Microsoft did not build a better coding model. It built the ability to never need OpenAI's again.
Key Takeaways
- August 2026 default switch means every GitHub Copilot subscriber moves from GPT-4 Turbo to Microsoft's Polaris automatically, with a three-month fallback.
- Runs on Maia silicon, giving Microsoft end-to-end ownership of the inference stack and converting an OpenAI bill into internal compute cost.
- 20 million-plus Copilot seats make this the largest single redirection of AI coding volume away from OpenAI to date.
- Beats GPT-4 Turbo on HumanEval and MBPP per Microsoft, with the biggest gains in low-resource languages like Rust and Haskell.

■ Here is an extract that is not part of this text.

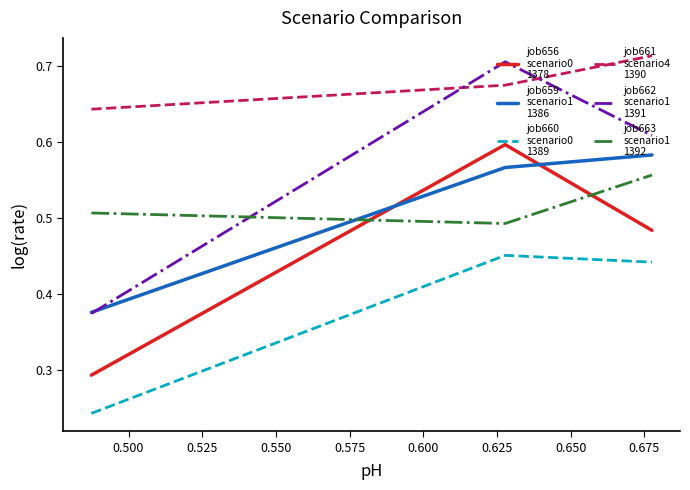

The job659
scenario1
1386 series shows 0.3 at 0.500. True or false?

False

- Part of the MAI family alongside MAI-Thinking-1 and MAI-Code-1-Flash, a full model ladder built to reduce OpenAI dependence across Microsoft.
Questions Worth Asking
- If Microsoft can replace OpenAI inside its most important developer product, what stops it from doing the same across Office, leaving OpenAI as a fallback rather than a foundation?
- When a model is cheaper to run but only equal in quality, does the silent majority of users who never switch defaults subsidize a slow erosion of the product's appeal to power users?
- If your business depends on a single AI provider today, what is your version of Polaris, and how long would it take you to build the credible option to walk away?